Starting around 1973, the relationship between Egypt and Libya began to sour. The two nations had actually proposed merging at one point, until Libyan leader Muammar Qaddafi criticized Egypt's actions in the October war of 1973, prompting Egypt to withdraw from the agreement. Libya had also strongly criticized Egyptian cease-fires with Israel in both 1975 and 1976. When Libya made an arms deal with the Soviet Union in 1975, Egyptian president Anwar Sadat accused Libya of supporting an Egyptian underground revolutionary front with Libya's money and Russia's guns. Things were not helped when a group of Islamic extremists called the Society for Repentance and Retreat killed a former Egyptian cabinet minister and planted bombs throughout Cairo. Sadat, already mildly paranoid, blamed Libya for these actions. Sadat also wasn't very happy about Libyan propaganda that portrayed him and his wife as "Antony and Cleopatra." The propaganda claimed that they lived a life of luxury, wanting for nothing, while normal Egyptians starved. Libya did not like Egypt not only because of ideological differences between the rulers of the two nations (Qaddafi had idolized the former Egyptian president Nasir, whose policies were quite Arab-centric in marked contrast to the much more moderate Sadat), but also because of Egyptian backing of the government of Chad's fight against rebels in the north of that country. The government of Chad had accused Libya of backing the rebels and Libya had reason to believe that the Egyptians were backing Chad partially so that Chad would be able to crush Qaddafi after finishing off the rebels.

With that backstory, it becomes easier to understand how minor border raids by one country or the other could lead to a major armed conflict. Which country started the border raids is unclear, since both accused the other of raiding and taking prisoners over their common border. When the raids began, however, Egypt began to prepare for a major attack by reinforcing their existing troops along the Libyan border near Sallum. The Egyptian government at first accused the Libyans of making up attacks by Egyptian warplanes, but eventually admitted without too much prodding that they were attacking Libya. The attacks were not intended for conquest, after all, but rather to keep an enemy at bay, thus making anonymity and surprise much less useful. Qaddafi's forces were outgunned severely. Egypt had at least twice as many troops who had training superior to the Libyans', and Egypt won clear victories at Sallum and El Adem. Although Libya did its best to defend its targets, its only real recourse was diplomatic. It complained about Egyptian aggression to the U.N., as well as the rest of the world community. Qaddafi also threatened Egypt publicly by announcing his intention to "strike in the depths of Egypt." These strikes would presumably be terrorist in nature, since the more traditional military strategies were not working very well for Libya by this point.

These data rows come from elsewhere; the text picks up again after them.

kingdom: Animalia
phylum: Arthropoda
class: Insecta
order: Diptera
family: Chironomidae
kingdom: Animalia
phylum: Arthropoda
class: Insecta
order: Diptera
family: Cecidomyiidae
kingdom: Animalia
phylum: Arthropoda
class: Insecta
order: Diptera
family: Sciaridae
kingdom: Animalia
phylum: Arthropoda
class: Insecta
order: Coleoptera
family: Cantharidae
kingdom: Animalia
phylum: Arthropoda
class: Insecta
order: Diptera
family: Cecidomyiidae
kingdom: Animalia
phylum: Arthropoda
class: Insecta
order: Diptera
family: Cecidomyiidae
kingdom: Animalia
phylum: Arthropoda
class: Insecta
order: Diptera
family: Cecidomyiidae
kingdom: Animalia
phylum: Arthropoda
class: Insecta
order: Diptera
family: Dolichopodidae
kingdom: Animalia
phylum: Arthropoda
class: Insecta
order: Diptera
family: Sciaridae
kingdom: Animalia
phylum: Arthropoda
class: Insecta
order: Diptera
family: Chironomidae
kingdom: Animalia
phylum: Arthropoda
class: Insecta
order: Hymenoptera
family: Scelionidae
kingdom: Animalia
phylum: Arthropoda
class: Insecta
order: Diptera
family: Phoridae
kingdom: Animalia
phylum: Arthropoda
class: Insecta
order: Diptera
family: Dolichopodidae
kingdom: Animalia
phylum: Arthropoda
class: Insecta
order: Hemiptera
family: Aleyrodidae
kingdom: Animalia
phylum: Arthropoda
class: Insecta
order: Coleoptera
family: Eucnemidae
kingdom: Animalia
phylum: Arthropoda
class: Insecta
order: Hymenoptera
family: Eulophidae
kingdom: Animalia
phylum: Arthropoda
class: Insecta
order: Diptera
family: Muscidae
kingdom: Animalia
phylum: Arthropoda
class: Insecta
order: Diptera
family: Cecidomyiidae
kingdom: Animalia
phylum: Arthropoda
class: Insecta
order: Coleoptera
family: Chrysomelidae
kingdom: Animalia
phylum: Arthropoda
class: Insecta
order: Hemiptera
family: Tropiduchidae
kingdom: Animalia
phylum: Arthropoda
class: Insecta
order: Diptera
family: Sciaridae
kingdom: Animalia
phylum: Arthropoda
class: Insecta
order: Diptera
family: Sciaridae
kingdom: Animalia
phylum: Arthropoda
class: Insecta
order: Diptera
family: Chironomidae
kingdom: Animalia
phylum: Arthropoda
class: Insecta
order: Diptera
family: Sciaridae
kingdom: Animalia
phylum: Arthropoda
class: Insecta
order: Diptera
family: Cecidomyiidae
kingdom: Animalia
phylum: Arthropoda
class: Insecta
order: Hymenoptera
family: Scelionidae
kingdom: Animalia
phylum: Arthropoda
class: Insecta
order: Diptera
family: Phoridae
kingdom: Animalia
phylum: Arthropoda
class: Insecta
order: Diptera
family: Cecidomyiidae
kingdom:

Tempers were eventually soothed, thanks in part to efforts by Yasser Arafat and other prominent Arab leaders. Egypt voluntarily stopped its attacks within a reasonably short period of time, possibly motivated by the cause of Arab solidarity against the "real enemy," Israel. It should also be noted, though, that Egypt claimed to be engaging in retaliatory strikes, so they probably believed that Libya had learned the lesson they were trying to teach. Also, later that year, Sadat went to Israel and established friendly relations with them, betraying the fact that he probably wasn't all that concerned with anti-Israeli solidarity. Libya was, though, and joined the list of "steadfast states" who came out firmly against Israel and anyone who supported them, whereupon Sadat contemptuously called Libya a "dwarf." Although it certainly wasn't the deciding factor, one can't help but think that the war in which the two states engaged earlier in the year may have had something to do with this particular rift.